Jul 30, 2013 - Book Review, Quotes    1 Comment

The Poisonwood Bible

I have a 45 minute commute to work. So I enjoy my car time by listening to stories, by getting lost in another world to and from work.

I just finished The Poisonwood Bible by Barbara Kingsolver. It tells the story of one family’s journey in, with, and through their crucible in Africa in the 1960’s in their own words. Each chapter is written in the first person and has the voice of the wife or one of the four daughters of the infamous Nathan Price. Nathan takes his family to the Congo for what he believes to be his calling from the Lord. The family goes through cultural faux pas, miscommunication, famine, political revolution, disease, hunger, and death over the next several years. They are scattered, literally, to the ends of the earth.

The Poisonwood Bible

It is not a happy bedtime story.

One character, Adah, was born with hemiplegia and, because of difficulty and because she is not readily listened to, she keeps her verbal words to a minimum. Instead, she writes. She is constantly writing poetry, tales, and her own story throughout the decades that this book spans. At one point she writes the following quote, which if I were reading this novel I would have read over and over again. Instead, I missed half of her next paragraph repeating it in my head to ensure retention.
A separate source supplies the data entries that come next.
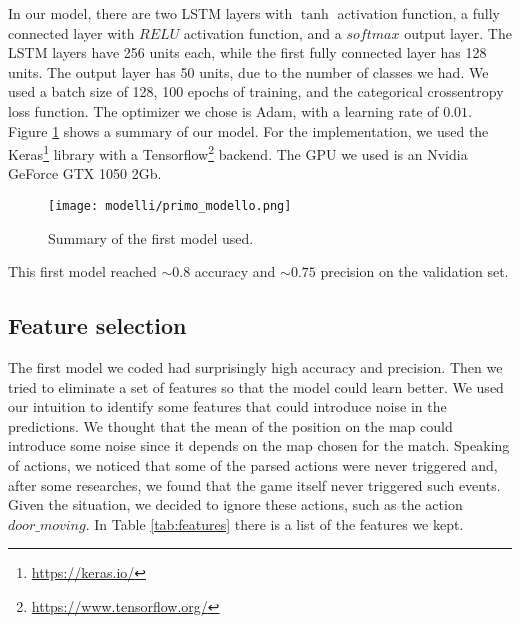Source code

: 		
		In our model, there are two LSTM layers with $\tanh$ activation function, a fully connected layer with $RELU$ activation  function, and a $softmax$ output layer.
		The LSTM layers have 256 units each, while the first fully connected layer has 128 units. 
		The output layer has 50 units, due to the number of classes we had. 
		We used a batch size of 128, 100 epochs of training, and the categorical crossentropy loss function. 
		The optimizer we chose is Adam, with a learning rate of $0.01$. 
		Figure \ref{fig:mod1} shows a summary of our model. 
		For the implementation, we used the Keras\footnote{\href{https://keras.io/}{https://keras.io/}} library with a Tensorflow\footnote{\href{https://www.tensorflow.org/}{https://www.tensorflow.org/}} backend. 
		The GPU we used is an Nvidia GeForce GTX 1050 2Gb.
		
		\begin{figure}[!h] 
			\centering 
			\texttt{[image: modelli/primo\_modello.png]}
			\caption{\label{fig:mod1}Summary of the first model used.}
		\end{figure}
		
		This first model reached $\sim 0.8$ accuracy and $\sim 0.75$ precision on the validation set. 
		
	\subsection{Feature selection}
	
		The first model we coded had surprisingly high accuracy and precision. 
		Then we tried to eliminate a set of features so that the model could learn better. 
		We used our intuition to identify some features that could introduce noise in the predictions. 
		We thought that the mean of the position on the map could introduce some noise since it depends on the map chosen for the match. 
		Speaking of actions, we noticed that some of the parsed actions were never triggered and, after some researches, we found that the game itself never triggered such events. 
		Given the situation, we decided to ignore these actions, such as the action $door\_moving$. 
		In Table \ref{tab:features} there is a list of the features we kept. 
		
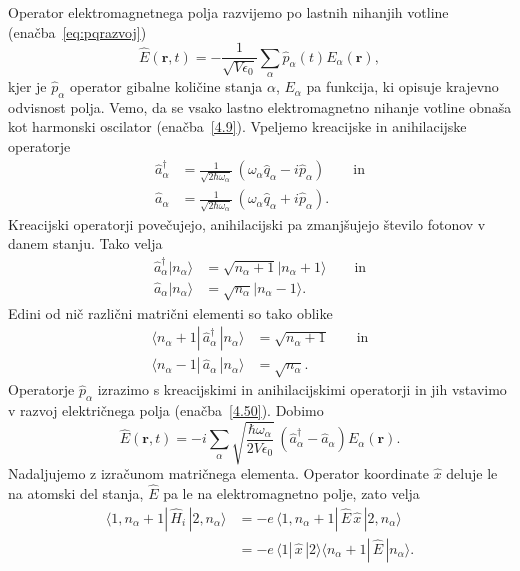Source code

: Operator elektromagnetnega polja razvijemo po lastnih nihanjih votline (enačba~\ref{eq:pqrazvoj}) 
\begin{equation}
\hat{E}(\mathbf{r},t)=-\frac{1}{\sqrt{V\epsilon_{0}}}\sum_{\alpha}
\hat{p}_{\alpha}(t)E_{\alpha}(\mathbf{r}),
\label{4.50}
\end{equation}
kjer je $\hat{p}_{\alpha}$ operator gibalne količine stanja $\alpha$, $E_{\alpha}$
pa funkcija, ki opisuje krajevno odvisnost polja. Vemo, da se vsako lastno
elektromagnetno nihanje votline obnaša kot harmonski oscilator (enačba~\ref{4.9}).
Vpeljemo kreacijske in anihilacijske operatorje
\begin{align}
\hat{a}_{\alpha}^{\dagger} & =  \frac{1}{\sqrt{2\hbar\omega_{\alpha}}}\,
(\omega_{\alpha}\hat{q}_{\alpha}-i\hat{p}_{\alpha}) \qquad \mathrm{in} \\
\hat{a}_{\alpha} & =  \frac{1}{\sqrt{2\hbar\omega_{\alpha}}}\,(\omega_{\alpha}\hat{q}_{\alpha}+i\hat{p}_{\alpha}).
\end{align}
 Kreacijski operatorji povečujejo, anihilacijski pa zmanjšujejo število
fotonov v danem stanju. Tako velja
\begin{align}
\hat{a}_{\alpha}^{\dagger}|n_{\alpha}\rangle & =  \sqrt{n_{\alpha}+1}
|n_{\alpha}+1\rangle\qquad \mathrm{in} \\
\hat{a}_{\alpha}|n_{\alpha}\rangle & =  \sqrt{n_{\alpha}}|n_{\alpha}-1\rangle.
\end{align}
Edini od nič različni matrični elementi so tako oblike
\begin{align}
\langle n_\alpha +1|\, \hat{a}_{\alpha}^{\dagger}\,|n_{\alpha}\rangle & = 
\sqrt{n_{\alpha}+1} \qquad \mathrm{in} \label{eq:ankr.1}\\
\langle n_\alpha-1|\,\hat{a}_{\alpha}\,|n_{\alpha}\rangle & =  \sqrt{n_{\alpha}}.
\label{eq:ankr}
\end{align}
Operatorje $\hat{p}_{\alpha}$ izrazimo s kreacijskimi in anihilacijskimi
operatorji in jih vstavimo v razvoj električnega polja (enačba~\ref{4.50}). Dobimo
\begin{equation}
\hat{E}(\mathbf{r},t)=-i\sum_{\alpha}\sqrt{\frac{\hbar\omega_{\alpha}}{2V\epsilon_{0}}}\,
\left(\hat{a}_{\alpha}^{\dagger}-\hat{a}_{\alpha}\right)E_{\alpha}(\mathbf{r}).
\label{4.53}
\end{equation}
Nadaljujemo z izračunom matričnega elementa. Operator koordinate
$\hat{x}$ deluje le na atomski del stanja, $\hat{E}$ pa le na elektromagnetno
polje, zato velja 
\begin{align}
\langle1,n_{\alpha}+1|\,\hat{H}_{i}\,|2,n_{\alpha}\rangle & =  -e\,
\langle1,n_{\alpha}+1|\,\hat{E}\,\hat{x}\,|2,n_{\alpha}\rangle \\
 & =  -e\,\langle1|\,\hat{x}\,|2\rangle\langle n_{\alpha}+1|\,\hat{E}\,|n_{\alpha}\rangle.
\end{align}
Adah writes, “I take the noise in my head and clamp it to the page to keep it still.” 

I loved that. I understand that.

Writing helps me know what I think about something. When trying to explain myself or make a decision or prepare for a talk, I must write down the noise in my head, clamp it to the page, in order to keep it still and look at it logically and know what I think. The quote was beautiful and it makes me want to clamp down my words even more!

1 Comment

  • Thanks for the reminder Kelly! I read this years ago. Very thought provoking! I recommend this book to anyone who wants to serve the Lord while attempting to be relevant to the culture they find themselves in. This is a sad tale of how NOT to go about the Lord’s work.